EU Health and Consumer Affairs Commissioner John Dalli said: "I remain convinced that the only way to guarantee a good deal for EU consumers and food business operators is to deliver a proposal that is based on common sense and one that is both practicable and enforceable including on the issue of labelling."
"I will reflect on the disappointing outcome in view of assessing the next steps both with respect to the novel food Regulation and the follow-up to the Commission's report of October on the issue of cloning in food production," he added.
The European Parliament's rapporteur on the dossier, Dutch MEP Kartika Liotard (European United Left/Nordic Green Left) and Italian MEP Gianni Pittella (Socialists & Democrats), chair of the Parliament's delegation to the conciliation process, stated that "it is deeply frustrating that Council would not listen to public opinion and support urgently needed measures to protect consumer and animal welfare interests".

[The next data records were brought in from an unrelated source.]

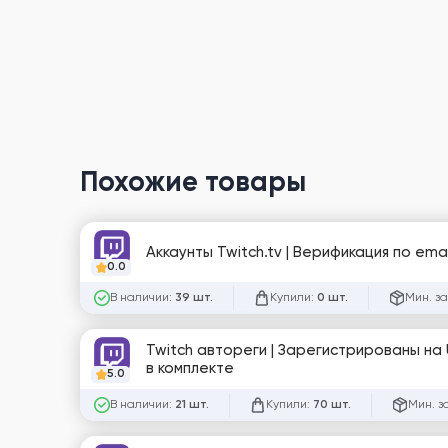
Похожие товары
Аккаунты Twitch.tv | Верификация по emai
0.0
В наличии:
Купили:
Мин. за
39 шт.
0 шт.
Twitch автореги | Зарегистрированы на 
в комплекте
5.0
В наличии:
Купили:
Мин. з
21 шт.
70 шт.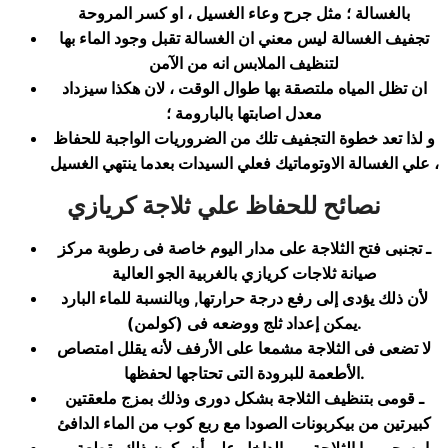
بالغسالة ؛ مثل جرح وعاء الغسيل ، او كسر المروحة
تجفيف الغسالة ليس معني ان الغسالة تقبل وجود الماء بها
لتنظيف الملابس انه من الآمن
ان تظل المياه ملتصقة بها طوال الوقت ، لان هكذا سيزداد
معدل اصابتها بالبارومة ؛
و لذا تعد خطوة التجفيف تلك من الضروريات الواجبة للحفاظ
علي الغسالة الاوتوماتيك فعلي السيدات بعدما ينتهي الغسيل ،
نصائح للحفاظ علي ثلاجة
كريازي
ـ تجنبى فتح الثلاجة على مدار اليوم خاصة فى رطوبة مركز
صيانة ثلاجات كريازي بالغربية الجو العالية
لأن ذلك يؤدى إلى رفع درجة حرارتها, وبالنسبة للماء البارد
).
يمكن إعداد ثلج ووضعه فى (كولمن
لا تضعى فى الثلاجة مشمعا على الأرفف لأنه يقلل امتصاص
.
الأطعمة للبرودة التى تحتاجها لحفظها
ـ قومى بتنظيف الثلاجة بشكل دورى وذلك بمزج ملعقتين
كبيرتين من بيكربونات الصودا مع ربع كوب من الماء الدافئ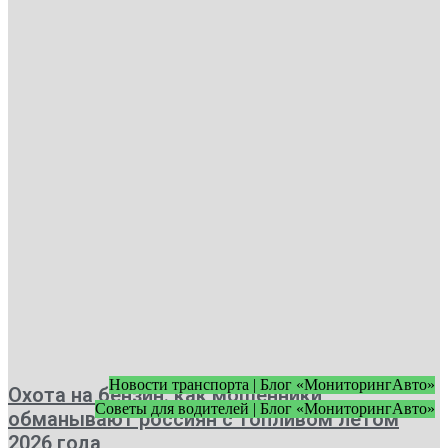
Новости транспорта | Блог «МониторингАвто»
Охота на бензин: как мошенники
Советы для водителей | Блог «МониторингАвто»
обманывают россиян с топливом летом
2026 года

"We made a huge effort to compromise but we were not willing to betray consumers on their right to know whether food comes from animals bred using clones. Since European public opinion is overwhelmingly against cloning for food, a commitment to label all food products from cloned offspring is a bare minimum," they said.
Liotard noted that the failure of the negotiations will have significant adverse effects. "Consumers are deprived of the right to free choice. Cloned and nano-food remains unregulated, unlabelled and available in shops," whereas food manufacturers are left with no clarity on what is and is not allowed in Europe. "Why should companies invest in something, if they cannot be certain whether it will be authorised in a few years?" she asked.
Finnish Green MEP Satu Hassi said that "the European Commission has played an inglorious role in these negotiations, proactively pushing EU member states to resist any ban on clone food. It is highly regrettable that the Commission is more concerned with the interests of its trading partners in third countries and their niche industry than the will of the majority of EU citizens".
But Scottish MEP Struan Stevenson, the European Conservatives and Reformists group's shadow rapporteur on the file, said "it seems to me that MEPs were too keen to over-complicate the cloning issue. They demanded labelling and traceability, which would have placed great cost and pressure on EU producers and consumers and inevitably could have caused a trade war".
Hungarian Minister of Rural Development Sándor Fazekas said that the Council was ready to establish a practically and legally feasible framework providing the highest possible standards for food safety. This would have included a ban on cloning for food purposes, the introduction of full traceability of cloned animals and the gradual introduction of labelling to provide a basis for informed consumer choice.
"However, the Parliament chose to go down the road of political grandstanding instead and tried to push the Council to accept a misleading, unfeasible solution that in practice would have required drawing a family tree for each slice of cheese or salami," he lamented.
According to Fazekas, the Parliament's proposed solution would have given a false sense of security to consumers and risked dragging the EU into a full blown trade war. Therefore, the Council as responsible co-legislator was unable to follow the Parliament down this road, he said.
Ahead of the last-chance talks, the European consumers' organisation BEUC noted that the failure of talks would mean that the positive provisions already achieved in the proposed legislation, such improved authorisation procedures for foodstuffs from third countries or a definition of nanotechnology, were lost.
BEUC insists that the minimum requirements for consumers are traceability and labelling of offspring of cloned animals and reproductive materials (semen and embryos of clones), as consumers should be able to know about and choose the meat they eat and the milk they drink.
The Confederation of food and drink industries of the EU (CIAA) regrets the failure to reach an agreement on the novel foods regulation review, which, it said, “would have stimulated innovation in the food and drink industry by simplifying and streamlining the current regulatory framework and facilitating market access for novel foods.”
“Regrettably, the current framework creates bottlenecks to innovation, reducing investment in research and development by food and drink manufacturers and slowing novel foods from coming to market. In comparison, the new regulation would have accelerated and centralised the authorisation process. It also would have introduced a definition for engineered nanomaterials, providing manufacturers with greater legal certainty,” CIAA added.
Director of Eurogroup for Animals, Sonja van Tichelen, disappointed with the result, said that “the finger must be pointed directly at the Commission which, during the whole legislative process has ignored the views of its own citizens and consumers while putting its trade relations with the US first. The legal obligation to pay full regard to animal welfare and the EU’s own law which does not allow reproduction techniques which cause animal suffering has simply been dismissed.”
The group argues that Commission has merely “repeated the arguments of the US lobby which has claimed that it would be impossible to trace meat, milk or any product coming from cloned animals and offspring. Putting pressure on member states by saying this would result in all imported meat being banned which is not compatible with trade rules. Traceability is achievable and is already a requirement for food safety so there is no need to ban all imports.”